The features and elements of the urban environment that popular blogger Ilya Varlamov raves about in his reports from European and American cities are not only, and not so much, are products of advanced urban design, but are products of the democratic process, a system of checks and balances, scientific analysis, public discussion and long term planning.

The democratic process does not, of course, protect us from architectural and planning mistakes, but it allows them to be acknowledged. In Moscow, even the minimal democratic process that previously existed has been grounded in the last few years and replaced by the technology of pseudo-engagement.

Municipalities and the institution of public hearings have been dismantled before our very eyes. Instead, we have “Active Citizen” website and a “Youth Parliament” platform that supposedly provide means for participation in decision-making and other aspects of urban life, but in fact replace residents’ engagement and means of expressing their wills with game imitatative participation in acclamations.

========

● **Task set**
- A) In the text on Moscow's urban governance, what does Moscow now have in place of its municipalities and public hearings?
- B) Rewrite the passage on Moscow's urban governance from "Municipalities and the" to "participation in acclamations.", putting "District councils" in place of "Municipalities".
- C) Carry on the text about democracy and urban planning in Moscow, beginning after its final sentence.
The records are separate material, apart from the text.

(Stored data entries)
========

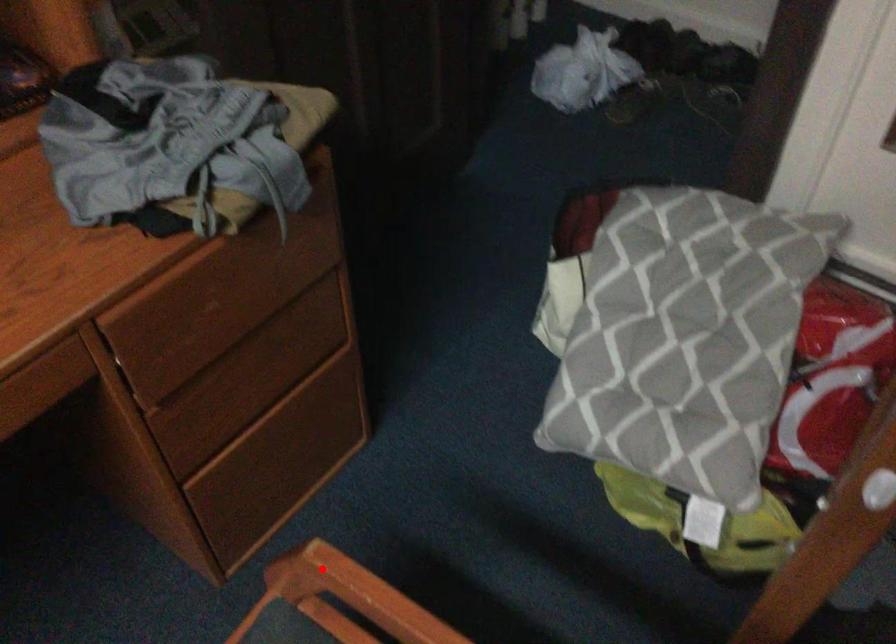
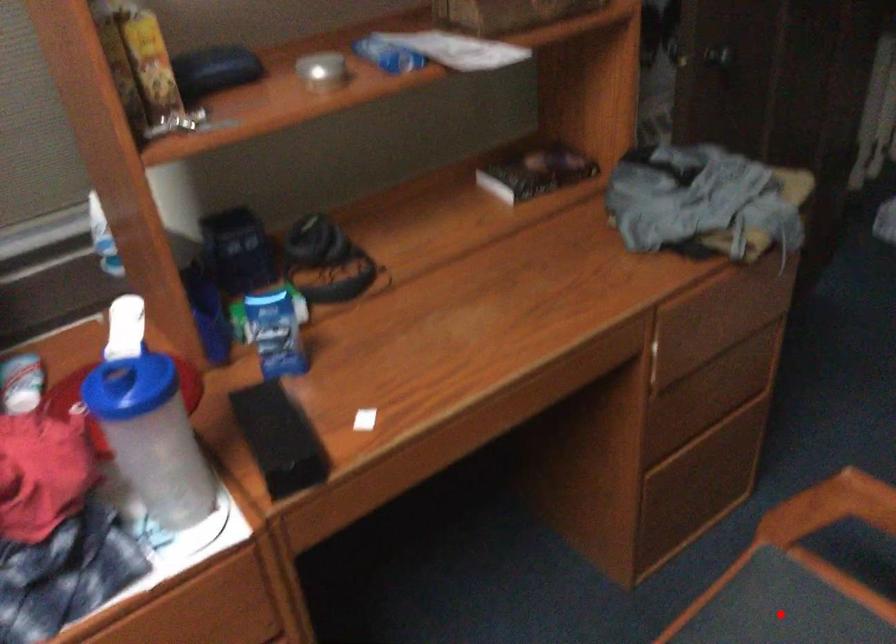
I am providing you with two images of the same scene from different viewpoints. A red point is marked on the first image and another point is marked on the second image. Do the highlighted points in image1 and image2 indicate the same real-world spot?

No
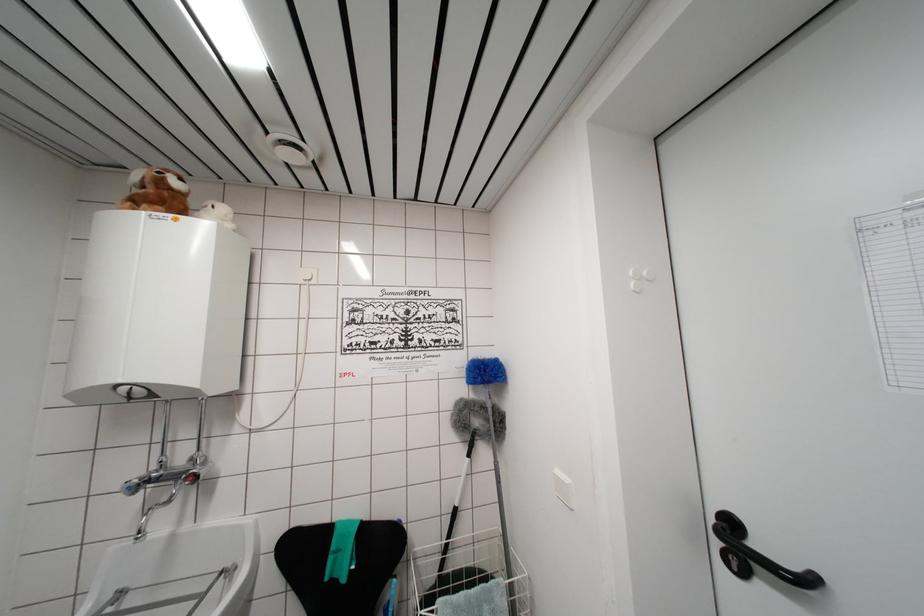
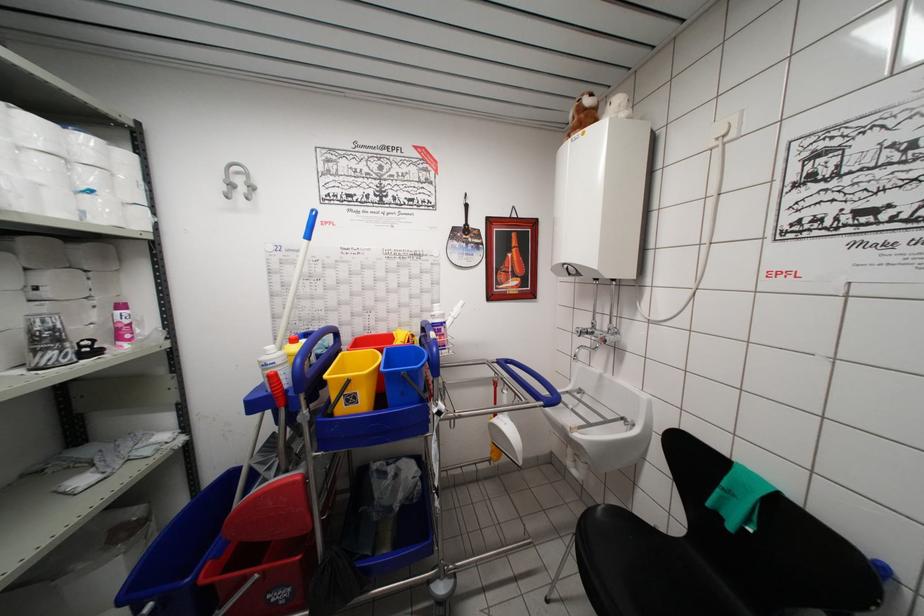
Question: The images are taken continuously from a first-person perspective. In which direction is your viewpoint rotating?

Choices:
 (A) Left
 (B) Right
 (C) Up
 (D) Down

Answer: (A)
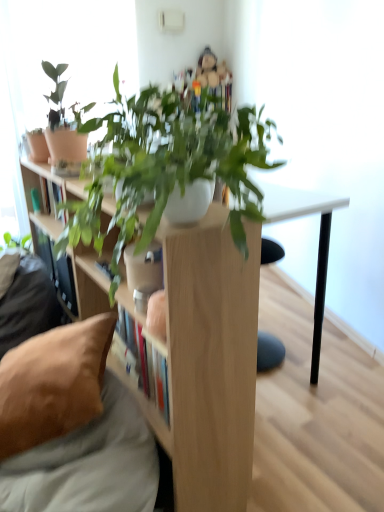
Describe the element at coordinates (37, 146) in the screenshot. I see `matte white flowerpot at upper left` at that location.

The height and width of the screenshot is (512, 384). What do you see at coordinates (53, 383) in the screenshot?
I see `brown fabric pillow at lower left` at bounding box center [53, 383].

The width and height of the screenshot is (384, 512). Identify the location of light wood shelf at center, placed as the 2th shelf when sorted from left to right. (209, 362).

What do you see at coordinates (63, 129) in the screenshot?
I see `matte clay pot at upper left` at bounding box center [63, 129].

Measure the distance between wooden bookshelf at left, which appears as the 1th shelf when viewed from the left, and camera.

wooden bookshelf at left, which appears as the 1th shelf when viewed from the left, is 5.27 feet away from camera.

Locate an element on the screen. The image size is (384, 512). matte white flowerpot at upper left is located at coordinates pos(37,146).

Does point (40, 498) lie in front of point (42, 140)?

Yes, point (40, 498) is closer to viewer.

Can you confirm if brown fabric couch at lower left is bigger than matte white flowerpot at upper left?

Yes.

Is brown fabric couch at lower left taller than matte white flowerpot at upper left?

Yes, brown fabric couch at lower left is taller than matte white flowerpot at upper left.

Which object is closer to the camera taking this photo, brown fabric couch at lower left or matte white flowerpot at upper left?

brown fabric couch at lower left is closer to the camera.

From their relative heights in the image, would you say light wood shelf at center, positioned as the first shelf in right-to-left order, is taller or shorter than brown fabric couch at lower left?

light wood shelf at center, positioned as the first shelf in right-to-left order, is taller than brown fabric couch at lower left.

Between light wood shelf at center, positioned as the first shelf in right-to-left order, and brown fabric couch at lower left, which one has smaller size?

brown fabric couch at lower left is smaller.

From the image's perspective, between light wood shelf at center, positioned as the first shelf in right-to-left order, and brown fabric couch at lower left, which one is located above?

From the image's view, light wood shelf at center, positioned as the first shelf in right-to-left order, is above.

Consider the image. From a real-world perspective, which is physically below, brown fabric pillow at lower left or wooden bookshelf at left, which appears as the 1th shelf when viewed from the left?

brown fabric pillow at lower left, from a real-world perspective.

Measure the distance between brown fabric pillow at lower left and wooden bookshelf at left, the second shelf viewed from the right.

brown fabric pillow at lower left is 74.58 centimeters from wooden bookshelf at left, the second shelf viewed from the right.

Which object is further away from the camera taking this photo, brown fabric pillow at lower left or wooden bookshelf at left, which appears as the 1th shelf when viewed from the left?

wooden bookshelf at left, which appears as the 1th shelf when viewed from the left, is more distant.

Does brown fabric pillow at lower left have a greater height compared to wooden bookshelf at left, the second shelf viewed from the right?

No.

Can you confirm if matte clay pot at upper left is wider than matte white flowerpot at upper left?

Correct, the width of matte clay pot at upper left exceeds that of matte white flowerpot at upper left.

Locate an element on the screen. flowerpot that appears behind the matte clay pot at upper left is located at coordinates (37, 146).

How far apart are matte clay pot at upper left and matte white flowerpot at upper left?

The distance of matte clay pot at upper left from matte white flowerpot at upper left is 5.87 inches.

Is matte white flowerpot at upper left a part of matte clay pot at upper left?

No, matte white flowerpot at upper left is not surrounded by matte clay pot at upper left.

Considering the relative positions of brown fabric couch at lower left and light wood shelf at center, positioned as the first shelf in right-to-left order, in the image provided, is brown fabric couch at lower left in front of light wood shelf at center, positioned as the first shelf in right-to-left order,?

Yes.

From a real-world perspective, is brown fabric couch at lower left physically located above or below light wood shelf at center, positioned as the first shelf in right-to-left order?

brown fabric couch at lower left is situated lower than light wood shelf at center, positioned as the first shelf in right-to-left order, in the real world.

At what (x,y) coordinates should I click in order to perform the action: click on the 1st shelf behind the brown fabric couch at lower left. Please return your answer as a coordinate pair (x, y). This screenshot has height=512, width=384. Looking at the image, I should click on (209, 362).

Considering the relative sizes of light wood shelf at center, placed as the 2th shelf when sorted from left to right, and wooden bookshelf at left, which appears as the 1th shelf when viewed from the left, in the image provided, is light wood shelf at center, placed as the 2th shelf when sorted from left to right, shorter than wooden bookshelf at left, which appears as the 1th shelf when viewed from the left,?

No, light wood shelf at center, placed as the 2th shelf when sorted from left to right, is not shorter than wooden bookshelf at left, which appears as the 1th shelf when viewed from the left.

Which object is further away from the camera, light wood shelf at center, positioned as the first shelf in right-to-left order, or wooden bookshelf at left, the second shelf viewed from the right?

Positioned behind is wooden bookshelf at left, the second shelf viewed from the right.

From a real-world perspective, is light wood shelf at center, positioned as the first shelf in right-to-left order, beneath wooden bookshelf at left, which appears as the 1th shelf when viewed from the left?

Correct, in the physical world, light wood shelf at center, positioned as the first shelf in right-to-left order, is lower than wooden bookshelf at left, which appears as the 1th shelf when viewed from the left.

Considering the positions of point (194, 234) and point (48, 213), is point (194, 234) closer or farther from the camera than point (48, 213)?

Point (194, 234).

Does matte white flowerpot at upper left lie behind wooden bookshelf at left, which appears as the 1th shelf when viewed from the left?

No, the depth of matte white flowerpot at upper left is less than that of wooden bookshelf at left, which appears as the 1th shelf when viewed from the left.

From the image's perspective, is matte white flowerpot at upper left beneath wooden bookshelf at left, which appears as the 1th shelf when viewed from the left?

No.

This screenshot has height=512, width=384. Find the location of `flowerpot in front of the wooden bookshelf at left, the second shelf viewed from the right`. flowerpot in front of the wooden bookshelf at left, the second shelf viewed from the right is located at coordinates (37, 146).

Identify the location of flowerpot on the left of brown fabric couch at lower left. Image resolution: width=384 pixels, height=512 pixels. (37, 146).

From a real-world perspective, count 1st shelfs upward from the brown fabric couch at lower left and point to it. Please provide its 2D coordinates.

[(209, 362)]

Considering their positions, is matte clay pot at upper left positioned closer to light wood shelf at center, placed as the 2th shelf when sorted from left to right, than matte white flowerpot at upper left?

matte clay pot at upper left is positioned closer to the anchor light wood shelf at center, placed as the 2th shelf when sorted from left to right.

Based on their spatial positions, is brown fabric pillow at lower left or light wood shelf at center, placed as the 2th shelf when sorted from left to right, closer to brown fabric couch at lower left?

Among the two, brown fabric pillow at lower left is located nearer to brown fabric couch at lower left.

Estimate the real-world distances between objects in this image. Which object is closer to matte white flowerpot at upper left, brown fabric pillow at lower left or brown fabric couch at lower left?

Based on the image, brown fabric pillow at lower left appears to be nearer to matte white flowerpot at upper left.

Looking at the image, which one is located further to light wood shelf at center, positioned as the first shelf in right-to-left order, brown fabric couch at lower left or matte white flowerpot at upper left?

matte white flowerpot at upper left is positioned further to the anchor light wood shelf at center, positioned as the first shelf in right-to-left order.

In the scene shown: When comparing their distances from wooden bookshelf at left, the second shelf viewed from the right, does matte clay pot at upper left or brown fabric pillow at lower left seem closer?

The object closer to wooden bookshelf at left, the second shelf viewed from the right, is matte clay pot at upper left.

When comparing their distances from matte white flowerpot at upper left, does matte clay pot at upper left or brown fabric couch at lower left seem further?

brown fabric couch at lower left is positioned further to the anchor matte white flowerpot at upper left.

From the image, which object appears to be farther from brown fabric couch at lower left, matte white flowerpot at upper left or matte clay pot at upper left?

Among the two, matte white flowerpot at upper left is located further to brown fabric couch at lower left.

Looking at the image, which one is located further to matte white flowerpot at upper left, light wood shelf at center, placed as the 2th shelf when sorted from left to right, or matte clay pot at upper left?

light wood shelf at center, placed as the 2th shelf when sorted from left to right, is further to matte white flowerpot at upper left.

This screenshot has width=384, height=512. In order to click on houseplant located between light wood shelf at center, placed as the 2th shelf when sorted from left to right, and matte white flowerpot at upper left in the depth direction in this screenshot , I will do `click(63, 129)`.

Where is `pillow between light wood shelf at center, placed as the 2th shelf when sorted from left to right, and wooden bookshelf at left, which appears as the 1th shelf when viewed from the left, in the front-back direction`? The image size is (384, 512). pillow between light wood shelf at center, placed as the 2th shelf when sorted from left to right, and wooden bookshelf at left, which appears as the 1th shelf when viewed from the left, in the front-back direction is located at coordinates (53, 383).

At what (x,y) coordinates should I click in order to perform the action: click on pillow between matte white flowerpot at upper left and brown fabric couch at lower left vertically. Please return your answer as a coordinate pair (x, y). Looking at the image, I should click on (53, 383).

Locate an element on the screen. flowerpot between matte clay pot at upper left and brown fabric pillow at lower left vertically is located at coordinates (37, 146).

========

● **Per-task outputs**
- A) An "Active Citizen" website and a "Youth Parliament" platform.

- B)
District councils and the institution of public hearings have been dismantled before our very eyes. Instead, we have “Active Citizen” website and a “Youth Parliament” platform that supposedly provide means for participation in decision-making and other aspects of urban life, but in fact replace residents’ engagement and means of expressing their wills with game imitatative participation in acclamations.

- C)
The 2013 Moscow mayoral and 2016 city Duma elections have demoralised the opposition (despite Aleksey Navalny coming second in the mayoral race): the result didn’t correspond with their efforts and expectations during the campaigns. Social security authorities, administrative pressure and local government voter-mercenaries annulated their energy and commitments.

The voter base of the 2011-2012 protests was virtually enchanted with a fantasy of hipster urbanism. An Emerald Dream of them “living in Europe” right here and now.

Meanwhile, funding for our health system was cut, schools were merged and the publicly financed “Zhilishnik” Housing Management Company enthusiastically turned whole districts into deserts, ignoring the directives of the city’s Department of Natural Resources and Environmental Protection on limiting the mowing of vegetation. The neoliberal policy of cutting public budgets and transferring more costs to residents was rolled out with ever-greater intensity.

Goodbye parks

And now, in 2016, Moscow’s public space has been reborn — not as a realm governed by positive or indifferent consensus, but as a battlefield.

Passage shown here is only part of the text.